=== Task instructions ===
Carry on the Kingston Heath golf interview that follows, beginning right after its last sentence.

=== Exercise passage ===

We can definitely give MacKenzie credit for the 15th! The original 15th was a 222 yard blind par 4 over a significant ridge, and from all reports was a very poor hole. He suggested bringing the green to the top of the ridge line and creating an uphill par.3 in the style of the Gibraltar hole at Moortown.

The resulting hole is one of the best short holes in the world, one which essentially requires a perfect golf shot to hit the green. The scale of the ridge at the green means the surrounding bunkering is extremely deep and penal. At about 12 feet deep the front left ‘Big Bertha’ bunker is the most talked about, as it eats into the front and left sections of the green. It’s a bunker that is genuinely feared by many and has ruined many a good scorecard. While not as directly in the line to the green, the right side bunkering is no less shallow or easier to play from.

Mike Clayton often says that if he built a hole like the 15th today he would be roundly criticized, and it would be deemed unplayable and unfair by most members and golfers. I agree with this, and it would be a similar story for other great par.3’s in Melbourne like the 11th at Yarra Yarra, 7th at Royal Melbourne West and the 9th at Commonwealth.

I see no problem at all with a hole where you need to simply execute, and it is probably my favorite match play hole. Standing on the 15th tee in an important match at all square is an amazing feeling, knowing you just need to execute a great shot under pressure. Too many people only look at a hole in terms of the scorecard in their pocket, something we are very guilty of in Australia.

100% native vegetation surrounds the bunkers on the famous par 3 15th.

You’ve been a member at Kingston Heath in four different decades. Please describe how the course played in 1980s,1990s, 2000s and 2010s.

The most significant change in the way the course played probably took place in the 80’s due to the couch grass program and the green resurfacing and contouring. It was also at that time that the fairway shaping and width started to return to Kingston Heath. By the late 70’s most of the fairways had become very narrow and looked like airport runways in some old photos.

The widening and shaping of the fairways was done by Graeme Grant in the 80’s and is something that has continued to today. The shaping allows the native areas and bunkering to blend in very naturally, and with firm fast fairways it also brings hazards into play. It also affords more options from the tee.

The late 80’s and 90’s was probably the time where the course had the most trees. The gradual opening up of the course since then has probably been the most noticeable change in the last two decades. Not many of these trees were in lines of play, however they dominated the landscape and created safety and maintenance problems. Many were planted at the same time and therefore failed at a similar time, and we have resisted the temptation to re-plant when significant trees have come down. With more light and air flow the maintenance of tees, fairways and greens has greatly improved, and the course condition has been more consistent and allowed the course to play the way it was intended.

Please speak to three of the most important changes and pivotal moments that have occurred over your time at the Club.

The first would be the commitment to firm Couch grass fairways and firm bent putting surfaces. The whole strategy and subtlety of Kingston Heath simply doesn’t work without the playing conditions suiting the design. While it no doubt would have been done by now anyway, the decision at the time to convert the fairway grasses was not an easy or popular one. I think it set the standard in many ways, and educated the members slowly at the same time on the way golf should be played, which made decision making down the track a lot easier.

=== Supplied entries ===
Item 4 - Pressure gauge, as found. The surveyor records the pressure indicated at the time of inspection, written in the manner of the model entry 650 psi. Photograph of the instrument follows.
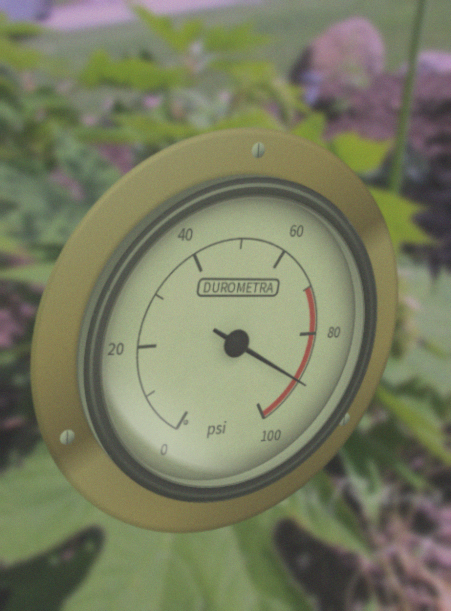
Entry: 90 psi
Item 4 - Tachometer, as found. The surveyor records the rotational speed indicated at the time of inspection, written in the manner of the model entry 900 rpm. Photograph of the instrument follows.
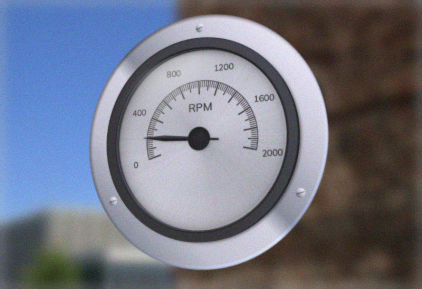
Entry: 200 rpm
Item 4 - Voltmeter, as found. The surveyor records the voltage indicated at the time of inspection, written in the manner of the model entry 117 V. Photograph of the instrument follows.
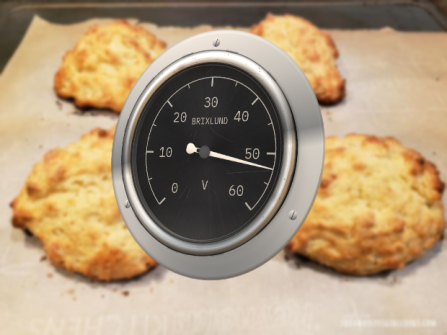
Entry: 52.5 V
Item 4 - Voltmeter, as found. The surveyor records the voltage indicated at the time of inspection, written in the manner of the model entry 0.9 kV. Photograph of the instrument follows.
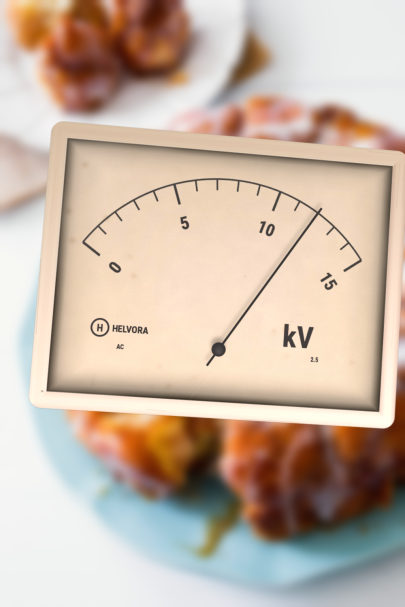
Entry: 12 kV
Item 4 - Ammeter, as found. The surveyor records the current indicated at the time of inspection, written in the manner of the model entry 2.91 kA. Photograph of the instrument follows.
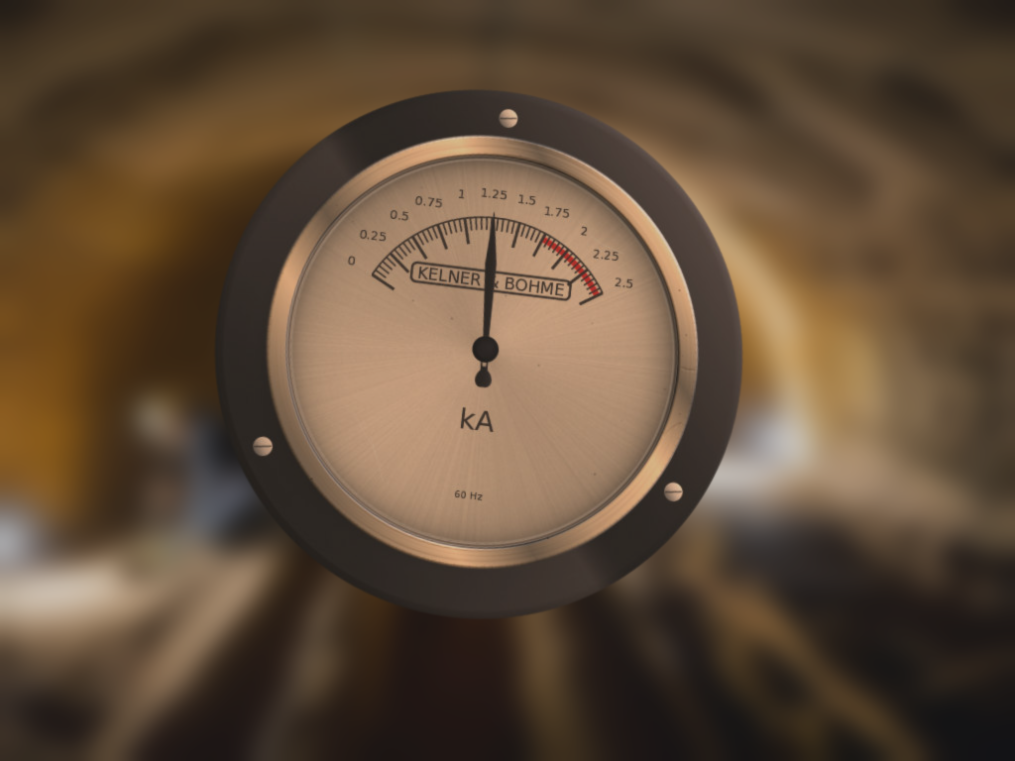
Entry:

=== Written answer ===
The second is a strategic and political decision. In the 90’s the club was very close to selling a significant parcel of land to the East that runs alongside the current 19th and 12th holes. We were acquiring extra land to the West for a new practice fairway, and many felt the East land needed to be sold to finance the purchase. A few of the most influential committee members were intent on selling, but a few other determined members stood firm and worked very hard to find a solution that did not involve any sale of land. They finally got their way and it was a big bullet dodged in the club’s history. That land currently has water storage and a turf nursery, is parking for tournaments, and allows for further hole extensions and changes – but more importantly is still in the club’s control. Many Australian golf courses have made poor decisions around boundary protection that have ended up being very costly.

The last has been the opening up of the course and focus on vegetation. I’ll talk more specifically on that in a later question, but it has definitely changed the ‘feel’ of playing Kingston Heath. Play was more in ‘corridors’ in the past, but a real character of playing Kingston Heath now is the ability to see across other holes on the course from almost any standpoint. I love this feature at some of the great English heathland courses such as Swinley Forest, Sunningdale and Walton Heath and it fosters a real sense of golf as a recreational sport in a club atmosphere.

The texture and contrast is excellent looking down the wide 7th playing corridor.

You won’t talk about it so I will put you on the spot: what is your playing record at major club events?

Ha! OK. I’ve been very lucky and honored to win 11 Club Championships since my first in 1993. I was playing a lot of golf in the late 90’s and early 2000’s and had a very good run in that period. A bit of a change in focus and a few very good young players lead to a bit of a drought in the 2000’s, but somehow I’ve managed to win 3 more in my 40’s, which I certainly wasn’t expecting!

One thing I will say is that playing Club Championship Finals are my fondest golfing moments. We play a 36 hole match for our final. It’s played in late February when the course is firm and fast and perfect. The staff set the course up as if it was the last day of an Australian Open with double cut and rolled greens and ‘Sunday pins’. We get quite a few club members out to watch, and to have the course to yourself in a big match under those conditions is golfing nirvana.

How do you handle the short but deadly third? Do you ever hit driver?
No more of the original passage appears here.